Il nous a expliqué sa vision de son travail avec quelques anecdotes, des histoires de rencontres avec des gens connus, des acteurs, qu’il a photographié tout au long de ces années. Le tout en nous expliquant qu’il n’avait aucune connaissance en photo. Que la technique photographique n’avait aucune importance dans ses images.

Il est bon que ce fauxtographe ait travaillé au sein d’un studio, dans un environnement toujours similaire où il a pu mettre en place ses éclairages car, à défault d’être un photographe, il est un éclairagiste hors pair et il a du charisme lui permettant de détendre les gens face à l’appareil.

Dans le monde du cinéma, être éclairagiste n’est pas un métier sans gloire. La lumière est une part importante, sinon primordiale dans le monde de l’image. Les ambiances sont réalisées avec ces éclairages qu’un technicien de haut niveau, l’éclairagiste, fabrique pour créer ces atmosphères.

Être photographe, cela commence avec avoir un appareil et faire des photos. Même en mode tout auto. N’est il pas temps de nous ré-approprier un terme nous différenciant du photographe lambda ?

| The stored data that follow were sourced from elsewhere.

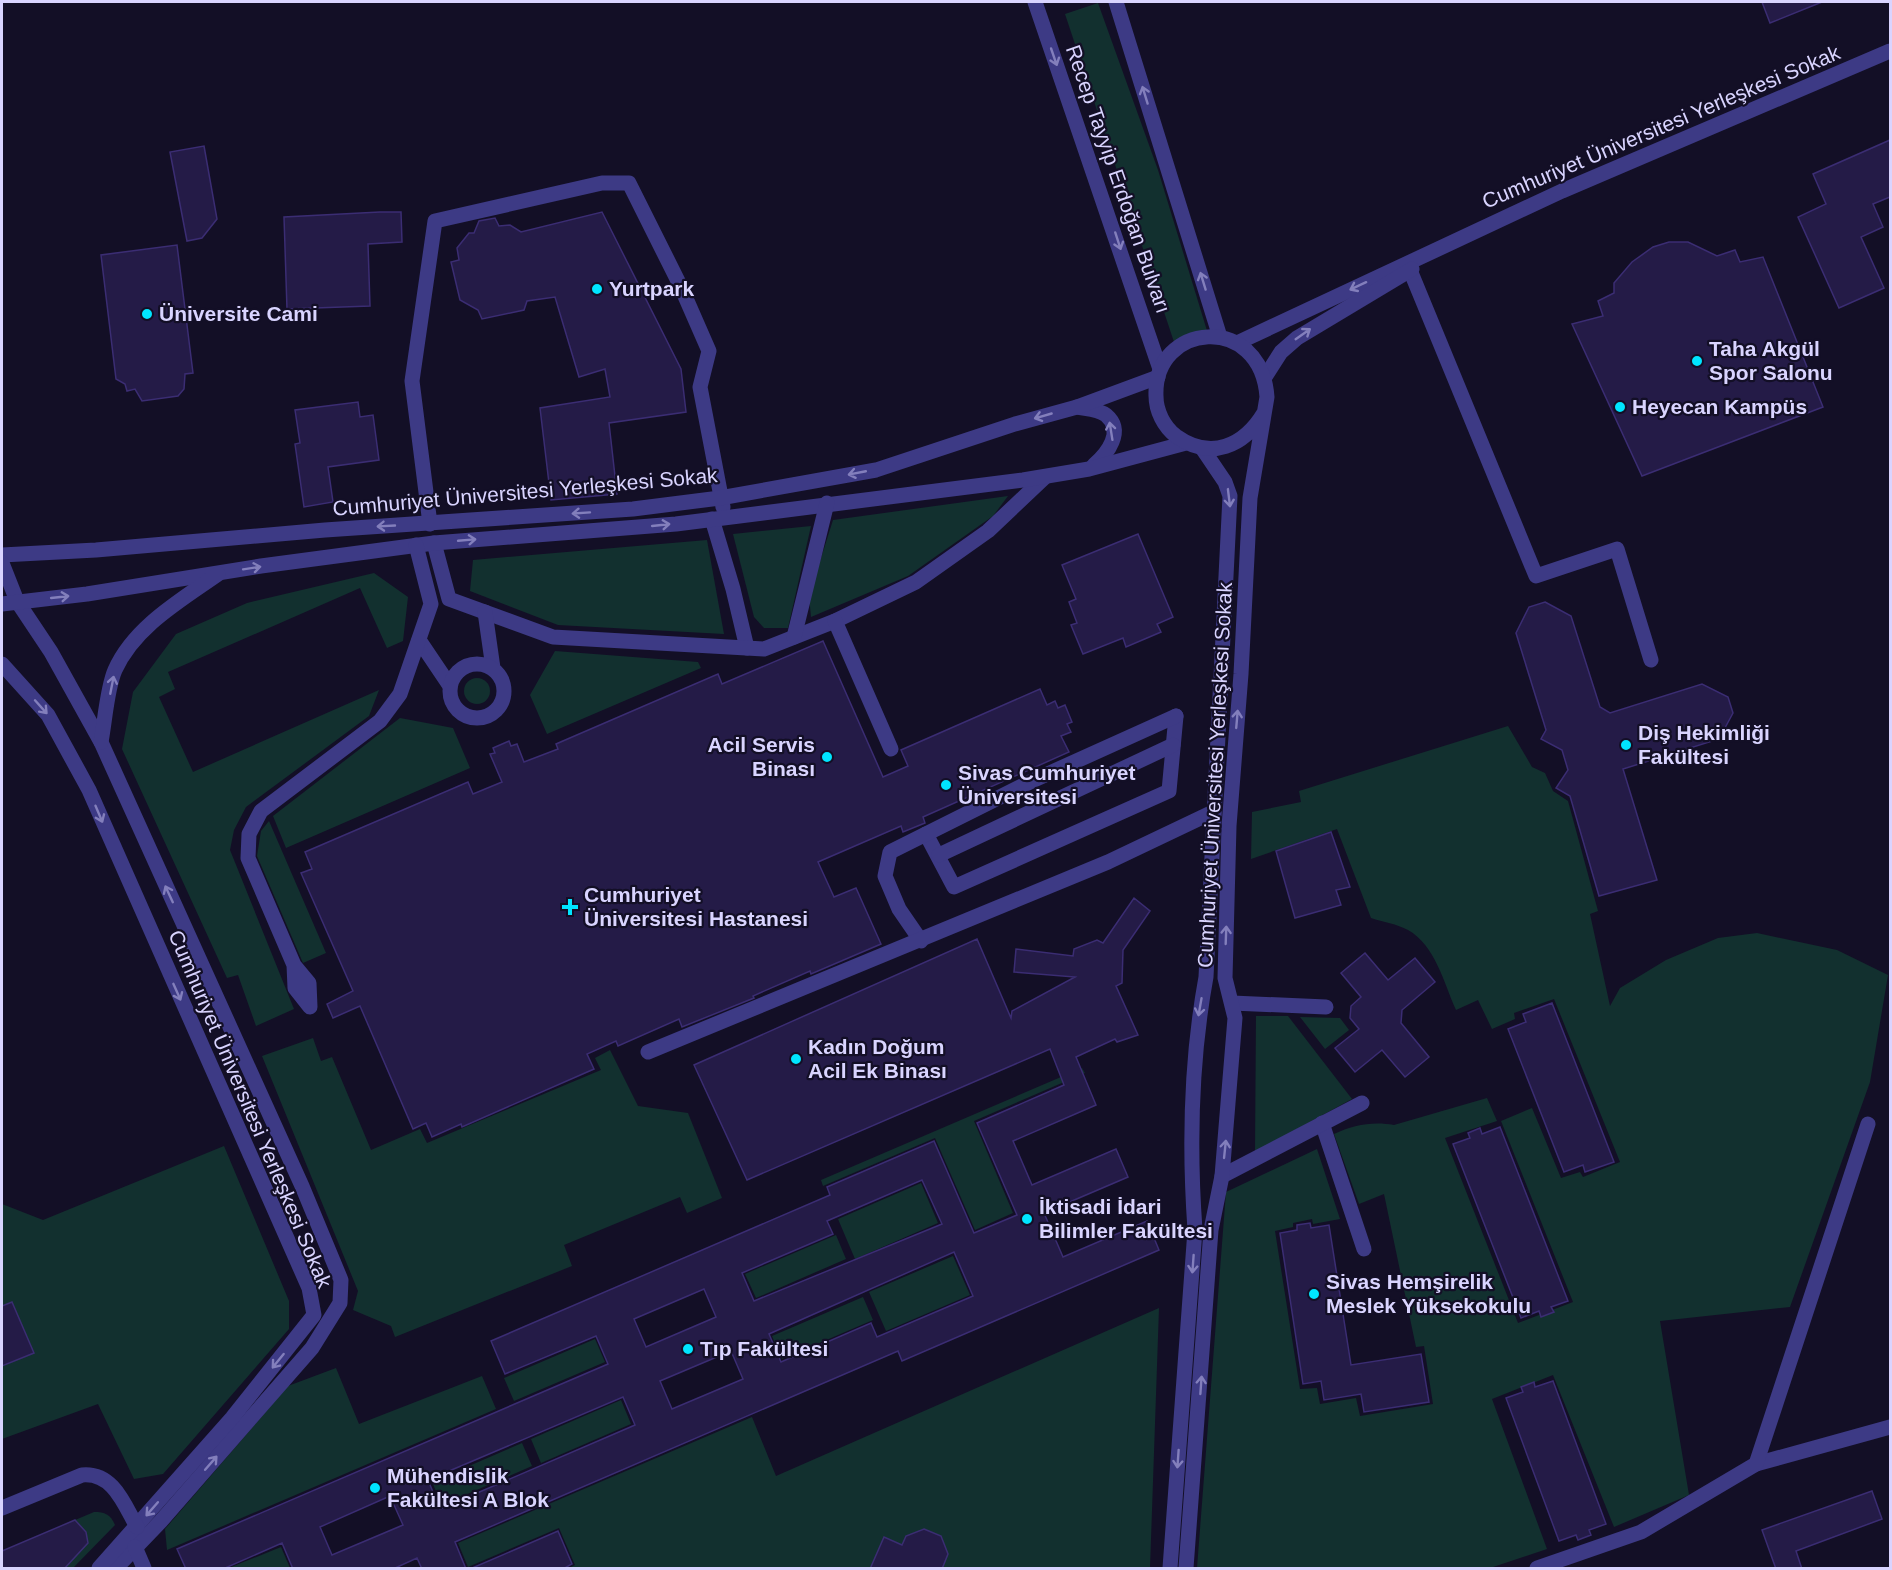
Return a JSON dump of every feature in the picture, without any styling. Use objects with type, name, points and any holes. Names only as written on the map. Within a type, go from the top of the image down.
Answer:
[{"type":"street","name":"Recep Tayyip Erdoğan Bulvarı","points":[[1035,2],[1159,373]]},
{"type":"street","points":[[1116,2],[1220,337]]},
{"type":"street","name":"Cumhuriyet Üniversitesi Yerleşkesi Sokak","points":[[1237,343],[1562,190],[1890,51]]},
{"type":"street","points":[[430,524],[412,381],[435,221],[602,183],[629,183],[681,287],[709,351],[700,387],[720,498],[719,519],[747,648]]},
{"type":"street","name":"Cumhuriyet Üniversitesi Yerleşkesi Sokak","points":[[1265,377],[1281,352],[1297,338],[1449,244]]},
{"type":"street","points":[[1410,270],[1536,576],[1617,549],[1651,660]]},
{"type":"street","name":"Cumhuriyet Üniversitesi Yerleşkesi Sokak","points":[[2,555],[96,550],[633,509],[720,498],[876,470],[1015,424],[1077,407],[1159,373],[1170,354],[1185,343],[1202,337],[1220,337],[1237,343],[1250,352],[1260,365],[1265,377],[1267,397],[1250,498],[1241,674],[1230,812],[1225,978],[1235,1018],[1222,1176],[1211,1230],[1186,1569]]},
{"type":"street","points":[[1159,373],[1156,403],[1162,419],[1172,432],[1186,442],[1202,448],[1221,448],[1239,441],[1254,429],[1264,412]]},
{"type":"street","points":[[1077,407],[1107,416],[1113,427],[1114,440],[1108,454],[1089,469]]},
{"type":"street","name":"Cumhuriyet Üniversitesi Yerleşkesi Sokak","points":[[9,602],[87,594],[221,572],[416,545],[719,519],[826,503],[1044,477],[1089,469],[1186,442]]},
{"type":"street","name":"Cumhuriyet Üniversitesi Yerleşkesi Sokak","points":[[1170,1569],[1195,1230],[1191,1176],[1197,1024],[1206,977],[1230,496],[1225,482],[1202,448]]},
{"type":"street","points":[[434,543],[449,599],[553,637],[764,649],[835,621],[916,582],[988,531],[1044,477]]},
{"type":"street","points":[[794,637],[826,503]]},
{"type":"street","points":[[294,965],[248,858],[247,842],[252,825],[261,811],[380,721],[400,694],[431,604],[416,545]]},
{"type":"street","name":"Cumhuriyet Üniversitesi Yerleşkesi Sokak","points":[[2,562],[9,602],[51,652],[101,742],[297,1175],[341,1280],[340,1303],[312,1348],[161,1521],[116,1569]]},
{"type":"street","name":"Cumhuriyet Üniversitesi Yerleşkesi Sokak","points":[[101,742],[114,670],[135,640],[168,608],[221,572]]},
{"type":"street","points":[[419,640],[450,686],[452,702],[456,708],[469,717],[484,717],[498,709],[504,695],[502,680],[493,668],[485,612]]},
{"type":"street","points":[[835,621],[891,749]]},
{"type":"street","name":"Cumhuriyet Üniversitesi Yerleşkesi Sokak","points":[[2,664],[48,715],[89,790],[309,1288],[314,1315],[232,1418],[99,1569]]},
{"type":"street","points":[[450,686],[457,673],[470,664],[493,668]]},
{"type":"street","points":[[921,941],[899,909],[885,876],[890,852],[926,834],[1176,716],[1168,791],[954,887],[926,834]]},
{"type":"street","points":[[939,855],[1173,746]]},
{"type":"street","points":[[648,1052],[1108,862],[1213,812]]},
{"type":"street","points":[[1232,1003],[1326,1007]]},
{"type":"street","points":[[1222,1176],[1362,1103]]},
{"type":"street","points":[[1322,1123],[1364,1249]]},
{"type":"street","points":[[1756,1464],[1868,1124]]},
{"type":"street","points":[[1537,1569],[1641,1533],[1756,1464],[1890,1427]]},
{"type":"street","points":[[2,1508],[82,1475],[92,1474],[108,1482],[118,1492],[136,1527]]},
{"type":"street","points":[[135,1548],[144,1569]]},
{"type":"green space","points":[[1098,3],[1158,170],[1208,334],[1175,345],[1065,14]]},
{"type":"green space","points":[[1008,496],[993,516],[908,576],[811,617],[809,596],[833,520]]},
{"type":"green space","points":[[811,526],[788,628],[764,628],[754,617],[733,534]]},
{"type":"green space","points":[[707,540],[724,634],[558,625],[470,591],[473,560]]},
{"type":"green space","points":[[374,573],[408,597],[403,641],[387,648],[360,588],[168,672],[175,689],[159,697],[193,772],[379,690],[369,716],[246,807],[234,830],[230,850],[294,1009],[256,1026],[238,975],[227,978],[122,749],[133,692],[176,634],[247,603]]},
{"type":"green space","points":[[555,651],[698,662],[701,668],[547,734],[530,695]]},
{"type":"green space","points":[[477,678],[486,682],[490,691],[486,700],[477,704],[468,700],[464,691],[468,682]]},
{"type":"green space","points":[[400,718],[453,728],[470,768],[286,848],[273,816]]},
{"type":"green space","points":[[1508,726],[1532,767],[1545,773],[1553,791],[1568,801],[1598,911],[1590,914],[1610,1006],[1620,988],[1666,960],[1718,938],[1757,933],[1837,950],[1888,975],[1870,1082],[1790,1307],[1660,1321],[1689,1495],[1614,1527],[1553,1375],[1492,1399],[1547,1549],[1490,1568],[1197,1568],[1226,1192],[1317,1149],[1340,1219],[1313,1224],[1312,1219],[1293,1223],[1293,1227],[1275,1231],[1300,1389],[1317,1388],[1320,1404],[1356,1398],[1360,1416],[1433,1404],[1424,1346],[1416,1347],[1384,1194],[1359,1204],[1334,1134],[1341,1131],[1371,1124],[1394,1125],[1487,1098],[1497,1121],[1445,1138],[1518,1323],[1573,1302],[1501,1121],[1532,1108],[1561,1178],[1580,1172],[1583,1177],[1620,1162],[1554,999],[1514,1013],[1515,1019],[1492,1029],[1478,1000],[1456,1010],[1438,966],[1425,945],[1408,930],[1371,918],[1337,829],[1251,859],[1252,812],[1301,802],[1299,791]]},
{"type":"green space","points":[[269,821],[326,953],[303,963],[257,856],[261,831]]},
{"type":"green space","points":[[1256,1016],[1288,1016],[1352,1099],[1255,1152]]},
{"type":"green space","points":[[1300,1017],[1340,1018],[1349,1030],[1325,1049]]},
{"type":"green space","points":[[313,1038],[321,1061],[332,1057],[371,1150],[420,1129],[427,1143],[601,1070],[595,1058],[610,1050],[638,1106],[688,1113],[722,1198],[687,1213],[680,1197],[564,1245],[572,1266],[395,1337],[391,1326],[353,1310],[358,1291],[262,1056]]},
{"type":"green space","points":[[1082,1068],[1085,1073],[974,1121],[1013,1213],[975,1230],[935,1138],[823,1186],[821,1180]]},
{"type":"green space","points":[[224,1146],[289,1301],[289,1329],[163,1474],[134,1479],[98,1404],[2,1439],[2,1204],[43,1220]]},
{"type":"green space","points":[[921,1183],[938,1223],[855,1259],[838,1219]]},
{"type":"green space","points":[[836,1235],[846,1259],[756,1298],[745,1274]]},
{"type":"green space","points":[[953,1256],[970,1295],[886,1331],[869,1292]]},
{"type":"green space","points":[[863,1297],[873,1320],[782,1359],[772,1336]]},
{"type":"green space","points":[[1159,1308],[1150,1568],[569,1568],[575,1565],[559,1528],[468,1567],[458,1543],[752,1417],[776,1476]]},
{"type":"green space","points":[[595,1339],[605,1362],[514,1401],[504,1378]]},
{"type":"green space","points":[[336,1368],[359,1424],[482,1376],[496,1409],[167,1550],[165,1529],[288,1386]]},
{"type":"green space","points":[[621,1400],[631,1424],[541,1463],[531,1439]]},
{"type":"green space","points":[[522,1443],[532,1466],[442,1505],[432,1482]]},
{"type":"green space","points":[[94,1512],[107,1514],[115,1525],[73,1568],[2,1568],[2,1551]]},
{"type":"green space","points":[[281,1547],[290,1568],[229,1568]]},
{"type":"building","points":[[1762,2],[1822,2],[1770,23]]},
{"type":"building","points":[[1890,140],[1890,197],[1873,204],[1883,227],[1861,237],[1884,288],[1839,308],[1798,217],[1826,204],[1813,174]]},
{"type":"building","points":[[204,146],[217,219],[202,238],[187,241],[170,152]]},
{"type":"building","points":[[401,212],[402,242],[368,244],[370,306],[287,309],[284,217]]},
{"type":"building","points":[[602,212],[681,369],[686,412],[609,423],[617,494],[551,500],[540,408],[610,397],[605,369],[579,377],[555,297],[527,301],[524,310],[482,319],[478,310],[460,300],[451,262],[459,260],[457,248],[469,233],[474,233],[479,221],[495,218],[499,226],[510,225],[521,232]]},
{"type":"building","name":"Taha Akgül Spor Salonu","points":[[1669,242],[1688,242],[1717,256],[1735,250],[1740,262],[1763,257],[1823,407],[1642,476],[1572,324],[1603,316],[1598,301],[1614,293],[1614,283],[1632,262],[1653,247]]},
{"type":"building","name":"Üniversite Cami","points":[[177,245],[193,373],[185,374],[184,389],[178,396],[142,401],[135,389],[127,391],[125,384],[116,379],[101,255]]},
{"type":"building","points":[[358,402],[360,417],[373,415],[379,460],[328,467],[333,502],[304,507],[295,444],[300,443],[295,410]]},
{"type":"building","points":[[1138,534],[1173,617],[1157,624],[1161,632],[1126,647],[1123,638],[1083,654],[1071,625],[1077,623],[1069,602],[1076,599],[1062,565]]},
{"type":"building","name":"Diş Hekimliği Fakültesi","points":[[1545,602],[1571,616],[1600,707],[1610,713],[1702,684],[1728,697],[1733,713],[1719,739],[1623,769],[1657,880],[1599,896],[1570,796],[1556,788],[1568,770],[1562,750],[1541,739],[1546,730],[1516,633],[1529,607]]},
{"type":"building","points":[[823,641],[883,777],[908,766],[901,750],[1040,689],[1047,705],[1055,701],[1058,708],[1065,705],[1072,722],[1067,724],[1071,732],[1061,736],[1069,752],[923,817],[925,823],[903,832],[901,826],[818,862],[834,897],[856,888],[881,944],[811,974],[810,971],[753,996],[754,998],[682,1027],[679,1019],[618,1046],[616,1041],[587,1054],[594,1069],[462,1127],[461,1124],[432,1137],[426,1123],[413,1129],[360,1006],[333,1018],[327,1004],[353,991],[301,873],[312,869],[305,852],[468,782],[473,794],[502,782],[490,754],[495,753],[493,748],[509,741],[511,746],[517,744],[524,762],[558,749],[556,744],[718,674],[722,684]]},
{"type":"building","points":[[1331,832],[1350,887],[1336,890],[1341,905],[1295,918],[1276,851]]},
{"type":"building","points":[[1134,898],[1150,911],[1123,950],[1122,983],[1116,986],[1138,1035],[1117,1042],[1115,1039],[1076,1057],[1096,1105],[1013,1141],[1032,1185],[1116,1149],[1128,1177],[1044,1213],[1063,1257],[1147,1221],[1159,1250],[902,1361],[898,1351],[455,1542],[466,1569],[422,1569],[417,1558],[393,1569],[293,1569],[282,1543],[223,1569],[186,1569],[177,1549],[608,1364],[596,1336],[505,1374],[491,1341],[830,1195],[827,1187],[934,1141],[974,1233],[1017,1215],[977,1123],[1064,1085],[1050,1049],[747,1180],[694,1065],[977,939],[1011,1018],[1012,1011],[1075,977],[1014,972],[1016,949],[1073,956],[1074,949],[1097,940],[1103,943]],"holes":[[[922,1180],[942,1224],[754,1301],[742,1273],[833,1234],[827,1221]],[[954,1252],[973,1296],[877,1337],[871,1323],[781,1362],[769,1334]],[[704,1289],[716,1317],[646,1347],[634,1319]],[[731,1351],[743,1379],[672,1409],[660,1381]],[[623,1397],[635,1425],[440,1509],[428,1480]],[[390,1496],[403,1525],[332,1555],[320,1527]]]},
{"type":"building","points":[[1365,953],[1388,980],[1415,958],[1435,982],[1402,1010],[1401,1023],[1429,1057],[1405,1077],[1382,1050],[1355,1072],[1335,1048],[1359,1029],[1350,1018],[1351,1006],[1361,997],[1341,973]]},
{"type":"building","points":[[1552,1003],[1614,1162],[1585,1172],[1583,1165],[1564,1172],[1508,1029],[1526,1022],[1523,1014]]},
{"type":"building","points":[[1500,1127],[1568,1301],[1551,1307],[1554,1312],[1541,1317],[1539,1311],[1521,1318],[1453,1144],[1470,1138],[1468,1133],[1480,1128],[1482,1134]]},
{"type":"building","name":"Sivas Hemşirelik Meslek Yüksekokulu","points":[[1310,1223],[1311,1228],[1329,1225],[1351,1365],[1421,1354],[1429,1402],[1364,1412],[1361,1394],[1324,1400],[1321,1381],[1303,1384],[1280,1233],[1297,1230],[1297,1225]]},
{"type":"building","points":[[12,1302],[34,1353],[2,1366],[2,1306]]},
{"type":"building","points":[[1553,1381],[1606,1524],[1589,1530],[1591,1535],[1578,1540],[1576,1535],[1559,1541],[1506,1398],[1523,1392],[1521,1387],[1534,1382],[1535,1387]]},
{"type":"building","points":[[1872,1491],[1882,1519],[1796,1551],[1802,1569],[1776,1569],[1762,1530]]},
{"type":"building","points":[[75,1520],[86,1532],[88,1543],[64,1569],[2,1569],[2,1551]]},
{"type":"building","points":[[924,1529],[941,1536],[948,1554],[942,1569],[870,1569],[884,1537],[902,1545],[906,1536]]},
{"type":"building","name":"Mühendislik Fakültesi A Blok","points":[[558,1531],[572,1564],[563,1569],[470,1569]]},
{"type":"place","name":"Yurtpark","points":[[597,289]]},
{"type":"place","name":"Üniversite Cami","points":[[147,314]]},
{"type":"place","name":"Taha Akgül Spor Salonu","points":[[1697,361]]},
{"type":"place","name":"Heyecan Kampüs","points":[[1620,407]]},
{"type":"place","name":"Diş Hekimliği Fakültesi","points":[[1626,745]]},
{"type":"place","name":"Acil Servis Binası","points":[[827,757]]},
{"type":"place","name":"Sivas Cumhuriyet Üniversitesi","points":[[946,785]]},
{"type":"place","name":"Cumhuriyet Üniversitesi Hastanesi","points":[[570,907]]},
{"type":"place","name":"Kadın Doğum Acil Ek Binası","points":[[796,1059]]},
{"type":"place","name":"İktisadi İdari Bilimler Fakültesi","points":[[1027,1219]]},
{"type":"place","name":"Sivas Hemşirelik Meslek Yüksekokulu","points":[[1314,1294]]},
{"type":"place","name":"Tıp Fakültesi","points":[[688,1349]]},
{"type":"place","name":"Mühendislik Fakültesi A Blok","points":[[375,1488]]}]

Nous ne pouvons pas, vis à vis de l’état, nous proclamer photographe professionnel. Cela est interdit de vouloir légiférer sur un statut professionnel. N’importe qui peut être photographe, restaurateur, électricien, sans aucune connaissance sur le domaine.

Il est temps que la profession sache se différencier et permette d’identifier un photographe professionnel, dont c’est le métier, qui en gagne sa vie, qui est apte, par une maitrise de la technique, à savoir imposer un ressenti à une image, à savoir placer une personne pour la mettre en valeur, à savoir trouver l’angle qui permettra à un bâtiment d’être mis en valeur, à savoir photographier la côte de bœuf, en  donnant cette envie à celui qui regarde l’image de la manger.

Il est temps de trouver un titre qui permettra de regrouper ces professionnels et de les statuer sur leur spécialités, même multiples, pour qu’on arrête d’entendre quand on se présente : Bonjour, je suis le photographe ! Bonjour, mon tonton aussi il est photographe, il a un iphone !

Le GNPP Ile de France réfléchit à cela car l’identification de notre métier est un point important dans notre communication vers nos clients. Nous y réfléchissons car, à contrario de ce que me disait un collègue, président de région, m’accusant de vouloir créer un syndicat alors que je suis déjà au GNPP, je rappèlerai que le GNPP Ile de France est un syndicat à part entière, comme tous les syndicats régionnaux regroupés autour du GNPP National et qu’il a vocation, depuis 1862, à défendre la photographie professionnelle et les droits des photographes professionnels. Le droit à l’identification est peut-être l’un des droits que nous avons trouvé le plus insignifiant depuis le début de la photographie car un pro s’identifiait auparavant facilement par son matériel et son savoir faire, nécessaire par le fait que chaque déclenchement avait un coût. L’arrivée du numérique a balayé tout cela en permettant à des appareils, et non plus des photographes, de faire des photos, techniquement bonnes, à zéro euro du déclenchement, permettant de fournir non plus une belle image mais une quantité significative d’image.

Bref, il est temps de réfléchir à cela, pas pour Noël, pas pour le nouvel an. Il est bon de voir ce qui sera présenté aux assises de la photographie de fin janvier sur le développement de la photographie, ses prévisions d’avenir, ses problèmes identifiés clairement et là, il faudra se mettre au travail pour tenir notre place dans le monde à venir.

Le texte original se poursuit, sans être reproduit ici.